====== Text segment ======

But when it comes to figuring out how Facebook actually works—how it decides what content is allowed, and what isn’t—the most important person in the company isn’t Mark Zuckerberg. It’s Monika Bickert, a former federal prosecutor and Harvard Law School graduate. At 42, Bickert is currently one of only a handful of people, along with her counterparts at Google, with real power to dictate free-speech norms for the entire world. In Oh, Semantics*, she sits at the head of a long table, joined by several dozen deputies in their 30s and 40s. Among them are engineers, lawyers, and P.R. people. But mostly they are policymakers, the people who write Facebook’s laws. Like Bickert, a number are veterans of the public sector, Obama-administration refugees eager to maintain some semblance of the pragmatism that has lost favor in Washington.

======

- **Required work**
1. In the passage on Facebook's content rules, what public-sector role did Monika Bickert hold before joining the company?
2. Pick up the passage on Facebook's content rules after its final sentence and keep writing.
The records below this note come from a different source than the passage on Facebook's content rules.

====== Data listing ======

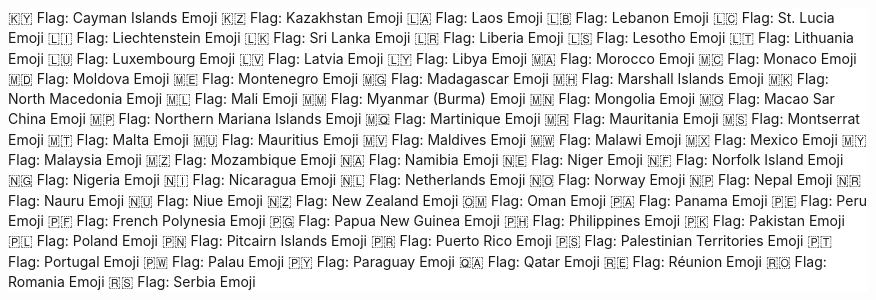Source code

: 🇰🇾 Flag: Cayman Islands Emoji
🇰🇿 Flag: Kazakhstan Emoji
🇱🇦 Flag: Laos Emoji
🇱🇧 Flag: Lebanon Emoji
🇱🇨 Flag: St. Lucia Emoji
🇱🇮 Flag: Liechtenstein Emoji
🇱🇰 Flag: Sri Lanka Emoji
🇱🇷 Flag: Liberia Emoji
🇱🇸 Flag: Lesotho Emoji
🇱🇹 Flag: Lithuania Emoji
🇱🇺 Flag: Luxembourg Emoji
🇱🇻 Flag: Latvia Emoji
🇱🇾 Flag: Libya Emoji
🇲🇦 Flag: Morocco Emoji
🇲🇨 Flag: Monaco Emoji
🇲🇩 Flag: Moldova Emoji
🇲🇪 Flag: Montenegro Emoji
🇲🇬 Flag: Madagascar Emoji
🇲🇭 Flag: Marshall Islands Emoji
🇲🇰 Flag: North Macedonia Emoji
🇲🇱 Flag: Mali Emoji
🇲🇲 Flag: Myanmar (Burma) Emoji
🇲🇳 Flag: Mongolia Emoji
🇲🇴 Flag: Macao Sar China Emoji
🇲🇵 Flag: Northern Mariana Islands Emoji
🇲🇶 Flag: Martinique Emoji
🇲🇷 Flag: Mauritania Emoji
🇲🇸 Flag: Montserrat Emoji
🇲🇹 Flag: Malta Emoji
🇲🇺 Flag: Mauritius Emoji
🇲🇻 Flag: Maldives Emoji
🇲🇼 Flag: Malawi Emoji
🇲🇽 Flag: Mexico Emoji
🇲🇾 Flag: Malaysia Emoji
🇲🇿 Flag: Mozambique Emoji
🇳🇦 Flag: Namibia Emoji
🇳🇪 Flag: Niger Emoji
🇳🇫 Flag: Norfolk Island Emoji
🇳🇬 Flag: Nigeria Emoji
🇳🇮 Flag: Nicaragua Emoji
🇳🇱 Flag: Netherlands Emoji
🇳🇴 Flag: Norway Emoji
🇳🇵 Flag: Nepal Emoji
🇳🇷 Flag: Nauru Emoji
🇳🇺 Flag: Niue Emoji
🇳🇿 Flag: New Zealand Emoji
🇴🇲 Flag: Oman Emoji
🇵🇦 Flag: Panama Emoji
🇵🇪 Flag: Peru Emoji
🇵🇫 Flag: French Polynesia Emoji
🇵🇬 Flag: Papua New Guinea Emoji
🇵🇭 Flag: Philippines Emoji
🇵🇰 Flag: Pakistan Emoji
🇵🇱 Flag: Poland Emoji
🇵🇳 Flag: Pitcairn Islands Emoji
🇵🇷 Flag: Puerto Rico Emoji
🇵🇸 Flag: Palestinian Territories Emoji
🇵🇹 Flag: Portugal Emoji
🇵🇼 Flag: Palau Emoji
🇵🇾 Flag: Paraguay Emoji
🇶🇦 Flag: Qatar Emoji
🇷🇪 Flag: Réunion Emoji
🇷🇴 Flag: Romania Emoji
🇷🇸 Flag: Serbia Emoji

======

- **Solved problems**
1. She was a federal prosecutor.

2.
*the name of a meeting room
You’d think they’d be a little more able to figure things out than Zuckerberg types, but…
Facebook has a 40-page rule book listing all the things that are disallowed on the platform. They’re called Community Standards, and they were made public in full for the first time in April 2018. One of them is hate speech, which Facebook defines as an “attack” against a “protected characteristic,” such as gender, sexuality, race, or religion. And one of the most serious ways to attack someone, Facebook has decided, is to compare them to something dehumanizing.
Like: Animals that are culturally perceived as intellectually or physically inferior.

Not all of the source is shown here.